= List of oldest banks in India =

This list of the oldest banks in Indian subcontinent includes financial institutions that were founded in the 18th and 19th centuries. Listed are the forty oldest banks in India, which includes all financial institutions founded prior to 1850.

The oldest bank in India is The Madras Bank (1683), followed by the Bank of Bombay, founded in 1720, which is then followed by the Bank of Hindustan, founded in 1770.

Imperial Bank of India was succeeded by State Bank of India in 1955 and State Bank of Pakistan in 1948 respectively whose origins can be traced back to the Bank of Calcutta. It was founded in 1806, although some of its precursors are even older, this includes the The Madras Bank (1683).

Brief A
List every bank named in the text on India's oldest banks.
Brief B
Does each statement agree with the text on India's oldest banks? (i) The Bank of Bombay was founded in 1720. (ii) The list gives the sixty oldest banks in India. (iii) State Bank of India succeeded Imperial Bank of India in 1955. Answer yes or no for each, and quote the words that decide it.
Brief C
Return the passage of the text on India's oldest banks from "This list of" up to and including "founded in 1770.".

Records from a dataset
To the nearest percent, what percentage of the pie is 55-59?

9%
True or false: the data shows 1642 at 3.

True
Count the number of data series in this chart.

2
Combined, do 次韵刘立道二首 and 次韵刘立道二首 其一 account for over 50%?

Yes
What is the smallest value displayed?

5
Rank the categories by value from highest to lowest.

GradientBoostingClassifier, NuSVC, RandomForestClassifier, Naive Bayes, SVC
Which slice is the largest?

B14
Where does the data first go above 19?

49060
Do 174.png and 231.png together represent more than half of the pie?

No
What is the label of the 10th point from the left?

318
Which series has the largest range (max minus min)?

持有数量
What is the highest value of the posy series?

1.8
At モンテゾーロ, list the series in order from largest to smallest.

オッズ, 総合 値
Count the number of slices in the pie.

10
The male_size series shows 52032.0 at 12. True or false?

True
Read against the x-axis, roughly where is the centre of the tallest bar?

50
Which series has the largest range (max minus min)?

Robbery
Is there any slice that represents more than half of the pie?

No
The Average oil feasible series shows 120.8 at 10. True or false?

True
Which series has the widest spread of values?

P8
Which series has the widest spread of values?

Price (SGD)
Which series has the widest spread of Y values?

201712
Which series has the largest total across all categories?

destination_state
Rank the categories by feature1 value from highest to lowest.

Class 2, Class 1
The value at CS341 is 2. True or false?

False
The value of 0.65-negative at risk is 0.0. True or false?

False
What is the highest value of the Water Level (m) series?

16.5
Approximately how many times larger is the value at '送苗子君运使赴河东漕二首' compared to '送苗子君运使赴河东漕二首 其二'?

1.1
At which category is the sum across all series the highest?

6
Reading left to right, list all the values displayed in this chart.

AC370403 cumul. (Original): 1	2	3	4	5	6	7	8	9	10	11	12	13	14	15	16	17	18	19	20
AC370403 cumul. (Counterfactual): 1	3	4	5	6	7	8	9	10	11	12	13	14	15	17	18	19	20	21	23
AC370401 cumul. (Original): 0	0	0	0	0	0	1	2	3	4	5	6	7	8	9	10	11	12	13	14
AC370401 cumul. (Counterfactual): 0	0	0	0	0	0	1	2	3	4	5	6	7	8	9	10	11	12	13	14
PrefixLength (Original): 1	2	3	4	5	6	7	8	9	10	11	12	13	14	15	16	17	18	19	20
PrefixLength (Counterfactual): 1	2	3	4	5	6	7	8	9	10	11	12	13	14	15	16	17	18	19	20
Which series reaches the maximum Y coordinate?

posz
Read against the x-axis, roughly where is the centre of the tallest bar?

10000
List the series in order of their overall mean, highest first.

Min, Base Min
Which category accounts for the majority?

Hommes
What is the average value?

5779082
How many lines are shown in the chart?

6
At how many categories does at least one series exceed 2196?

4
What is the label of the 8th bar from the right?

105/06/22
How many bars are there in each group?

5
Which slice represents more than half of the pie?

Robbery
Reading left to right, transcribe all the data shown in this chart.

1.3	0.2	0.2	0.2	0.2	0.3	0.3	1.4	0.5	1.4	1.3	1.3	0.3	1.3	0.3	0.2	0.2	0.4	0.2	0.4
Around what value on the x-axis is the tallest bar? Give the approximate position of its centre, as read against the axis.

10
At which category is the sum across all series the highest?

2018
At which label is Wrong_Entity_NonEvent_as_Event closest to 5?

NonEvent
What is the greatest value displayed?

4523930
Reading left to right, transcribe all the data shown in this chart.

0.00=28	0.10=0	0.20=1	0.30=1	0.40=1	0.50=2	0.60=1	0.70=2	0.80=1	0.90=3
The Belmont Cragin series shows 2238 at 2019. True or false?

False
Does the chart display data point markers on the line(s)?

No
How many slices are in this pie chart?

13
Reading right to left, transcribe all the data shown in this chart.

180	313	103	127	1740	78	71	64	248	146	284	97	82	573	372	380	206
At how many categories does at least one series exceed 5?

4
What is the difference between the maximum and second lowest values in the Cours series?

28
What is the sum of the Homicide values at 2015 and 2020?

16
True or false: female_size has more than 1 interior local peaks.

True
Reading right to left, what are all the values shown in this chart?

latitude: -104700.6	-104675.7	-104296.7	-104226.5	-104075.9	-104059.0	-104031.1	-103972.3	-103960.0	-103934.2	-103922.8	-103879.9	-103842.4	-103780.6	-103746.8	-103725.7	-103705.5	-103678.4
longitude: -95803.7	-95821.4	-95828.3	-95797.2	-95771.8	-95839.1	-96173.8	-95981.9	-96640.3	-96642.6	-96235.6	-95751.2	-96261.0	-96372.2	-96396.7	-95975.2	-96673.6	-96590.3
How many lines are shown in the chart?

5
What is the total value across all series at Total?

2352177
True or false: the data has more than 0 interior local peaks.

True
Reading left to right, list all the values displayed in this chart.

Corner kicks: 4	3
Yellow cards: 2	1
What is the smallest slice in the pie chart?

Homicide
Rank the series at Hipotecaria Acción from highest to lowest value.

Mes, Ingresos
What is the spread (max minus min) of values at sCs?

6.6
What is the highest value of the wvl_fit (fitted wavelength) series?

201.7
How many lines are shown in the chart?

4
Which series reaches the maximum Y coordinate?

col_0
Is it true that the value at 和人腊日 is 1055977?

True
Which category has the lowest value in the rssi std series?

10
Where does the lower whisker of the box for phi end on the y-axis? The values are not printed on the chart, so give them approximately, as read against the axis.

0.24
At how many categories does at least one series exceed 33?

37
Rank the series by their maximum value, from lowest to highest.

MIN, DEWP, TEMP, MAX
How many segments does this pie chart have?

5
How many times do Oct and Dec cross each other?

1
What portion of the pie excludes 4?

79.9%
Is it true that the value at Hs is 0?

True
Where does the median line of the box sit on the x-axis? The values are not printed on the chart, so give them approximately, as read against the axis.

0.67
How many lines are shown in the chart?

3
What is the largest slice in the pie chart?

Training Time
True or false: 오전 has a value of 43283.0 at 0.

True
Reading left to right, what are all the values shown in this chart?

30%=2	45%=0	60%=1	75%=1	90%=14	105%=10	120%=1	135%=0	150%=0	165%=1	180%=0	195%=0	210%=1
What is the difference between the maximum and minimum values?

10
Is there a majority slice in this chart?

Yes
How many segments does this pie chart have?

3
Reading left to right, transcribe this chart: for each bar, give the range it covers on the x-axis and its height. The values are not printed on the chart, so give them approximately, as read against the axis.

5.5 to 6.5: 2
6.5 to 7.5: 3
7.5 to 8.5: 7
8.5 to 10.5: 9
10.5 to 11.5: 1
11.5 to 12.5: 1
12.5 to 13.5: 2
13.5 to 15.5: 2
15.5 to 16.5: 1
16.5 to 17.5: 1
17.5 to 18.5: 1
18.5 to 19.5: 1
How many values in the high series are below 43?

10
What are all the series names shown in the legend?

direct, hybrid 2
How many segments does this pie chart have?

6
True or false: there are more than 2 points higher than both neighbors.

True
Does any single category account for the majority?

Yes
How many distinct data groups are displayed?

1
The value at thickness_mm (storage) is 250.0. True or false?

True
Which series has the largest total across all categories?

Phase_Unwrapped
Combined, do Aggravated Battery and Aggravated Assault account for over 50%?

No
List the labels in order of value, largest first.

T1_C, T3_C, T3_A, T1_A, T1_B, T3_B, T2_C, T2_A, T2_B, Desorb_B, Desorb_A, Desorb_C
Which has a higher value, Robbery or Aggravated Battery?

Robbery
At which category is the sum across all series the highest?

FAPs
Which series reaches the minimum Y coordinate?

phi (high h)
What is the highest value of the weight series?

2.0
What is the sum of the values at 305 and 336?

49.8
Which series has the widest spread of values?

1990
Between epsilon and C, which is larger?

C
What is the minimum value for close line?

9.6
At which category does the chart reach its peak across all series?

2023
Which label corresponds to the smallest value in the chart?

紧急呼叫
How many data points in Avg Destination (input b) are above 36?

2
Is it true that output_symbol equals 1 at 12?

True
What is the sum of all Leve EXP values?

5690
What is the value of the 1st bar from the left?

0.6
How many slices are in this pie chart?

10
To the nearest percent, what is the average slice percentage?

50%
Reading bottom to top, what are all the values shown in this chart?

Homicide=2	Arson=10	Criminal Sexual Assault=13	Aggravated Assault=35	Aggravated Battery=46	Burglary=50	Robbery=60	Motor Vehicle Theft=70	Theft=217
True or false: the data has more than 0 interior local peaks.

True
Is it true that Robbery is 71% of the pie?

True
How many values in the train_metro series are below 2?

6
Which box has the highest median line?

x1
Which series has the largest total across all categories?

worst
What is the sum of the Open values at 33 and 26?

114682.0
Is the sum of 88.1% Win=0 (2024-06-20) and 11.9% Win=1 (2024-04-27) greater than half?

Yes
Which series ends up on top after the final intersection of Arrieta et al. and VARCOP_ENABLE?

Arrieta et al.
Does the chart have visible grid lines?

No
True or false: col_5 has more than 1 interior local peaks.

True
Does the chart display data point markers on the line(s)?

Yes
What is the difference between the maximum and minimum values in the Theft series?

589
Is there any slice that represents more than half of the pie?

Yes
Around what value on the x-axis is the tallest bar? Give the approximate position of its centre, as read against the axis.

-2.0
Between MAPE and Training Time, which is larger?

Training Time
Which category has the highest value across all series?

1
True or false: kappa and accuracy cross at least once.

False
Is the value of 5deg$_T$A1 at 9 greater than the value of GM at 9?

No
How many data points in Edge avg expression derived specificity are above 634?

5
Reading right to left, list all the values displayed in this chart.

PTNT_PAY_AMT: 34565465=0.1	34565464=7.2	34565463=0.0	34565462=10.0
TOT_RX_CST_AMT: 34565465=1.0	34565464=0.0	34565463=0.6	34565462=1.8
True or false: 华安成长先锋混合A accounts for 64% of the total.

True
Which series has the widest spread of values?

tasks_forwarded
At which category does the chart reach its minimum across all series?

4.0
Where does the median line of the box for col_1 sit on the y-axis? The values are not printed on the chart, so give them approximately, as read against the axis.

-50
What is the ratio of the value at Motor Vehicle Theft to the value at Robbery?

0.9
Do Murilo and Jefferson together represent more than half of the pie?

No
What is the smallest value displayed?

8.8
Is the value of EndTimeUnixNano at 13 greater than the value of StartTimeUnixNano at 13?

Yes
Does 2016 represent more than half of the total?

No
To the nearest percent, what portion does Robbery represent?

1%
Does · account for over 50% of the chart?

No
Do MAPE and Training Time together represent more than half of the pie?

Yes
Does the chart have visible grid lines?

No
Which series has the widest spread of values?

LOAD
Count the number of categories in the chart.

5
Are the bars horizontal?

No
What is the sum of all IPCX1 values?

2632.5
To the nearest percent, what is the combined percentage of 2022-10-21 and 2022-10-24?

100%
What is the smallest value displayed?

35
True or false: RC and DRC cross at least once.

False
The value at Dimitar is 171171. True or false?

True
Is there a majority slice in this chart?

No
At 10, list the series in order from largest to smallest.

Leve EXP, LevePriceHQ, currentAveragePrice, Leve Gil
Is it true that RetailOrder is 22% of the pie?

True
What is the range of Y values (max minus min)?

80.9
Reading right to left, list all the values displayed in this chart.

Expected output A
The Madras Bank, Bank of Bombay, Bank of Hindustan, Imperial Bank of India, State Bank of India, State Bank of Pakistan, Bank of Calcutta

Expected output B
(i) Yes: "followed by the Bank of Bombay, founded in 1720"
(ii) No: "Listed are the forty oldest banks in India"
(iii) Yes: "Imperial Bank of India was succeeded by State Bank of India in 1955"

Expected output C
This list of the oldest banks in Indian subcontinent includes financial institutions that were founded in the 18th and 19th centuries. Listed are the forty oldest banks in India, which includes all financial institutions founded prior to 1850.

The oldest bank in India is The Madras Bank (1683), followed by the Bank of Bombay, founded in 1720, which is then followed by the Bank of Hindustan, founded in 1770.